COSA FARE:
• a. Riassumi in due frasi la lettera d'addio riportata nel brano.
• b. Nella lettera d'addio, chi resta con un peso più grave sul cuore?
• c. Prosegui la lettera d'addio a partire dall'ultima frase riportata.

BRANO:

Non lasciamo sporcare questa immagine da nessuna “mano
pulita”. Questo vi chiedo, nel chiedere il vostro perdono per questo addio
con il quale lascio per sempre.
Non ho molto altro da dirvi poiché questi lunghissimi mesi
di lontananza siamo parlati con tante lettere, ci siamo tenuti vicini. Salvo
che a Bruna, alla quale devo tutto. Vorrei parlarti Bruna, all’infinito, per
tutte le ore e i giorni che ho taciuto, preso da questi problemi inesistenti
che alla fine mi hanno fatto arrivare qui.
Ma in questo tragico momento cosa ti posso dire, Bruna,
anima dell’anima mia, unico grandissimo amore, che lascio con un impagabile
debito di assiduità, di incontri sempre rimandati, fino a questi ultimi giorni
che avevamo pattuito essere migliaia da passare sempre insieme, io te, in ogni
posto, e che invece qui sto riducendo a un solo sospiro?
Concludo una vita vissuta di corsa, in affanno, rimandando
continuamente le cose veramente importanti, la vita vera, per farne altre,
lontane come miraggi e, alla fine, inutili. Anche su questo, soprattutto su
questo, ho riflettuto a lungo, concludendo che solo così avremo finalmente
pace. Ho la certezza che la tua grande forza d’animo, i nostri figli, il nostro
nipotino, ti aiuteranno a vivere con serenità e a ricordarmi, perdonato da voi
per questo brusco addio.
Non riesco a dirti altro: il pensiero di non vederti più,
il rimorso di avere distrutto i nostri anni più sereni, come dovevano essere i
nostri futuri, mi chiude la gola.
Penso ai nostri ragazzi, la nostra parte più bella, e penso
con serenità al loro futuro.
Mi sembra che abbiano una strada tracciata davanti a sé.
Sarà una strada difficile, in salita, come sono tutte le cose di questo mondo:
dure e piene di ostacoli. Sono certo che ciascuno l’affronterà con impegno e
con grande serenità come ha già fatto Stefano e come sta facendo Silvano.
Si dovranno aiutare l’un l’altro come spero che già stiano
facendo, secondo quanto abbiamo discusso più volte in questi ultimi mesi,
scrivendoci lettere affettuose.
Stefano resta con un peso più grave sul cuore per
essere improvvisamente rimasto privato della nostra carissima Mariarosa.

RIGHE:
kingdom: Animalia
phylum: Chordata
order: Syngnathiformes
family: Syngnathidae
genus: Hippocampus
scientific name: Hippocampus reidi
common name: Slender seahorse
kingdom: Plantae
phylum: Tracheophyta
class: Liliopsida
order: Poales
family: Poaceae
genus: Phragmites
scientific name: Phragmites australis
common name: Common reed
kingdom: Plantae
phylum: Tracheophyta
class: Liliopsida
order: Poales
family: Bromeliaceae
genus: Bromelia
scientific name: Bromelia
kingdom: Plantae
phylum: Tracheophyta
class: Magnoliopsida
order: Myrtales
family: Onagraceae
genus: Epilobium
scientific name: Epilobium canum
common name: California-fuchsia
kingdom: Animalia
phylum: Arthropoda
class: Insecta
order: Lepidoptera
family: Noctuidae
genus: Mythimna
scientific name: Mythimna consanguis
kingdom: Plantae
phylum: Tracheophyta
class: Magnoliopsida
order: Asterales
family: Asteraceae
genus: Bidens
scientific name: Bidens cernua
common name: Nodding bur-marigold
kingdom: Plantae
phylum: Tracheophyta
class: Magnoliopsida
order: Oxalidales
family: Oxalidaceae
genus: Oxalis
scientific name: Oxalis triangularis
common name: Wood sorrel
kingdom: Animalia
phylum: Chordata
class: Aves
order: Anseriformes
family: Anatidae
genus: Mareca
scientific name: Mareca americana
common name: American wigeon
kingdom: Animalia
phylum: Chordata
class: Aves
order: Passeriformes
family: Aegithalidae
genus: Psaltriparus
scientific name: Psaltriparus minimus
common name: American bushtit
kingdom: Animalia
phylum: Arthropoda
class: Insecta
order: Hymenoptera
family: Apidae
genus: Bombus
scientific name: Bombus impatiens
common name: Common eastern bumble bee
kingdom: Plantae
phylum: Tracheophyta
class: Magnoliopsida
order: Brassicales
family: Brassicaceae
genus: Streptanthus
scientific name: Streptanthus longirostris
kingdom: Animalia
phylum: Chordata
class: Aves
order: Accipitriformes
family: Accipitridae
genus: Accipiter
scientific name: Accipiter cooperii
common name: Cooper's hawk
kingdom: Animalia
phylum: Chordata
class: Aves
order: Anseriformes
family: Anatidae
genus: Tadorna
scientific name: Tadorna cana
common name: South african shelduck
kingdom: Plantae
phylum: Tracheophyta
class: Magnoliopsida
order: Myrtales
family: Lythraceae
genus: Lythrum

ELENCO RISPOSTE:
• a. Chi scrive si congeda dai familiari chiedendo perdono per questo addio e si rivolge soprattutto a Bruna, il suo unico grande amore, con il rimorso di una vita vissuta di corsa rimandando le cose veramente importanti. Esprime poi la certezza che i figli affronteranno con impegno e serenità la loro strada difficile, aiutandosi l'un l'altro.

• b. Stefano, rimasto improvvisamente privato della carissima Mariarosa.

• c.
Al dolcissimo Francesco, piccolino senza mamma, daremo tutto
il calore del nostro affetto e voi gli darete anche il mio, quella parte serena
che vi lascio per lui.
Le mie sorelle, una più brava dell’altra, in una sequenza
senza fine, con le loro bravissime figliole, con Giulio e Claudio, sono le
altre persone care che lascio con tanta tristezza. Carissime Giuliana e Lella,
a questo punto cruciale della mia vita non ho saputo fare altro, non ho trovato
altra soluzione.
Ricordo Sergio e la sua famiglia con tanto affetto, ricordo
i miei cugini di Guastalla, i Cavazzani e i loro figli. Da tutti ho avuto
qualcosa di valore, qualcosa di importante, come l’affetto, la simpatia,
l’amicizia.
A tutti lascio il ricordo di me che vorrei non fosse
quello di una scheggia che improvvisamente sparisce senza una ragione, come se
fosse impazzita. Non è così, questo è un addio al quale ho pensato e ripensato
con lucidità, chiarezza e determinazione.
Non ho alternative. Desidero essere cremato e che Bruna, la
mia compagna di ogni momento triste o felice, conservi le ceneri fino alla
morte. Dopo di che siano sparse in qualunque mare. Addio mia dolcissima sposa e
compagna, Bruna, addio per sempre.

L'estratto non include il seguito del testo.